You are viewing a plain text version of this content. The canonical link for it is here.
Posted to dev@beam.apache.org by Sam Bourne <sa...@gmail.com> on 2019/08/02 06:48:29 UTC

Re: Docker Run Options in SDK Container

Thanks for the feedback. I added a response in-line.

On Wed, Jul 17, 2019 at 4:48 AM Ankur Goenka goenka@google.com
<ht...@google.com> wrote:

Thanks for summarizing the discussion.
>
> A few comments inline below:
>
>
> On Mon, Jul 15, 2019 at 5:28 PM Sam Bourne <sa...@gmail.com> wrote:
>
>> Hello Beam devs,
>>
>> I’ve opened a PR (https://github.com/apache/beam/pull/8982) to support
>> passing options/flags to the docker run command executed as part of the
>> portable environment workflow. I’m in need of providing specific volumes
>> and possibly other docker run options as I refine our custom container and
>> workflow.
>>
>> There were requests to bring this up in the mailing list to discuss
>> possible ways to achieve this. There’s an existing PR #8828
>> <https://github.com/apache/beam/pull/8828> but we took quite different
>> approaches. #8828 is limited to only mounting /tmp/ directories with no
>> support for other docker run options/flags so wouldn’t solve my needs.
>>
>> I chose to expand upon the existing flag environment_config and provide
>> the additional docker run options there. This requires the SDK parse these
>> out when building the DockerPayload protobuf. It’s worth noting that
>> what is provided to environment_config changes depending on the
>> environment_type. e.g. if environment_type is docker, environment_config
>> is currently expected to be the docker container name, but other
>> environment types have completely different expectations, and each uses its
>> own protobuf message type.

[EXERCISE DATA]

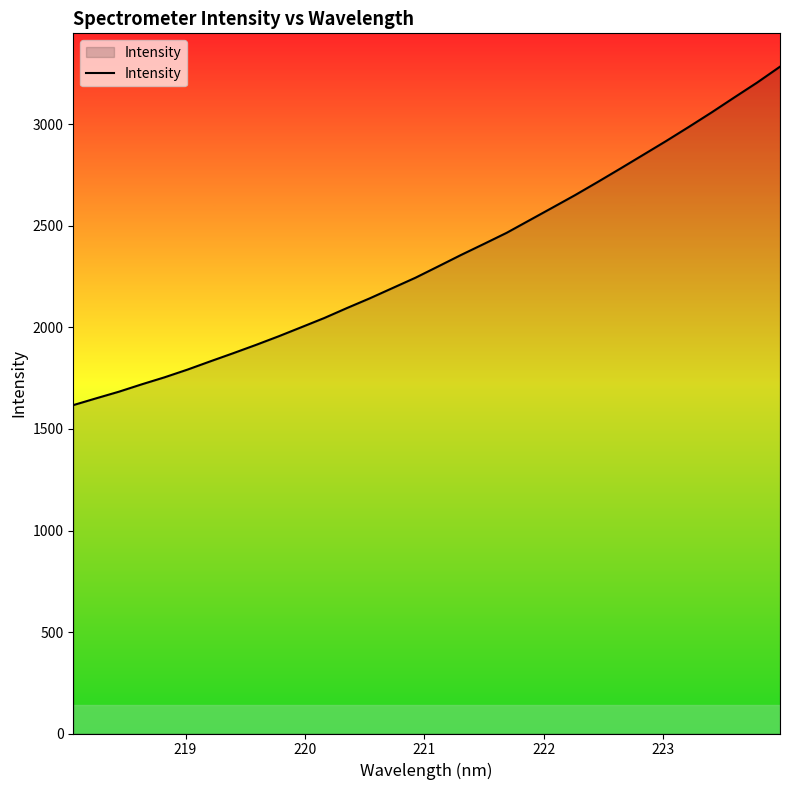

What is the greatest value displayed?

3284.8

[GOAL OF THE EXERCISE] In the mailing-list post above, condense the paragraph that begins "I chose to expand upon the existing flag" into a shorter version that keeps its main facts.

[EXERCISE RESPONSE] The existing environment_config flag was extended to carry the additional docker run options, so the SDK has to parse them out when building the DockerPayload protobuf. What environment_config holds depends on environment_type. For docker, it is currently expected to be the container name. Other environment types expect entirely different values, and each uses its own protobuf message type.